Fast forward to Summer, and my prospects for getting to know this noodle venue better suddenly improve.  As of the first of June, Odang Udon has become a regular fixture at SoMa StrEat Food Park, a location where it can get the business it deserves, and that includes mine. It's not only served by the Muni #12 line, which will take me there directly from Chinatown and the #9 line, direct from Market St. but is also across the street from Costco, a frequent destination of mine. Others will find convenient access via the Muni #47 line.

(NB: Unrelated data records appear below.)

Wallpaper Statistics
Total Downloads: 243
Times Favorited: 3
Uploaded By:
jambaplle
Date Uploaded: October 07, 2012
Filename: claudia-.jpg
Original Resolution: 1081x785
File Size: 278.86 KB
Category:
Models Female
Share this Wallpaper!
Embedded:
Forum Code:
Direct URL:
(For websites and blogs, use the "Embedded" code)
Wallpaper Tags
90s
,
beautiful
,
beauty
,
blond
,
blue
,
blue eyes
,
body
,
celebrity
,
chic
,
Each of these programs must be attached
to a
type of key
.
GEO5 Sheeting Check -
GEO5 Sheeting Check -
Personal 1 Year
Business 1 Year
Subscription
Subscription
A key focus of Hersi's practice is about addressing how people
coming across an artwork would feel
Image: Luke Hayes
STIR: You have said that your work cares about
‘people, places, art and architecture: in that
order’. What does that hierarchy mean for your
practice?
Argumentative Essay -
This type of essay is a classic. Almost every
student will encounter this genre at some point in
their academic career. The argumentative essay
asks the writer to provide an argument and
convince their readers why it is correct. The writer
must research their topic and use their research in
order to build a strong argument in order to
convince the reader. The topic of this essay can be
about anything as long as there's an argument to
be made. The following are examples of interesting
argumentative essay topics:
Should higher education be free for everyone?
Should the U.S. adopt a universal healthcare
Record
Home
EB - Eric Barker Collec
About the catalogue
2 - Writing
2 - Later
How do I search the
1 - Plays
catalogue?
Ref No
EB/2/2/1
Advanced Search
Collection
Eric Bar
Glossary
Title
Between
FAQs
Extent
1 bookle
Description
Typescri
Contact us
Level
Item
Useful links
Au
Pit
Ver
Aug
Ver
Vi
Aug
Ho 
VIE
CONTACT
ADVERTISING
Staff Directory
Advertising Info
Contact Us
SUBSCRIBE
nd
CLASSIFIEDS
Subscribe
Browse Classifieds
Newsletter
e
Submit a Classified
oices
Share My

I made my first visit to Odang at its new location on June 1, and was drawn to the Curry Udon ("Fresh-made noodles, sweet Japanese curry sauce, tempura flakes, mushrooms, green onions, seasonal vegetable tempura") pictured above.  The noodles were thicker than the ones I had with the "Classic" udon in January but equally chewy and fresh, and the Japanese curry was characteristically thick and mildly spicy. The tempura was served on the side, as it was with the Classic curry on my first visit, but fresher and crispier than my first encounter, when I found it a little on the limp side  According to Odang Udon's signage, this dish can be made vegan. and I couldn't be sure that what I was served was not vegan or vegetarian.  The curry and its side of tempura is an order that should please vegetarian and carni-bore Japanese curry buffs alike.

"City Odang" at Odang Udon
I returned today (thanks to a Costco run) to try Odang Udon's most popular item, the City Odang ("Fresh-made noodles, chopped marinated skirt steak, cucumber, egg, kimcheee, special city sauce"). This is a "dry" noodle dish (sauced, but not in sou) and served without a complimentary tempura side. It is a protein bomb, with a very generous portion of marinated beef (which appears to have been grilled) as well as a fried egg. The skirt steak was tasty, the fried egg was, well, a fried egg, and the kimchi a mild version..  The noodles were the star, even chewier and thicker than those in Odang's curry udon, and the "City Sauce" they were doused with had a vaguely Italian cast  to it. Fuel it is, and high-powered fuel at that.

Where slurped: Odang Udon Truck, SoMa StrEat Food Park, 428-11th St., San Francisco.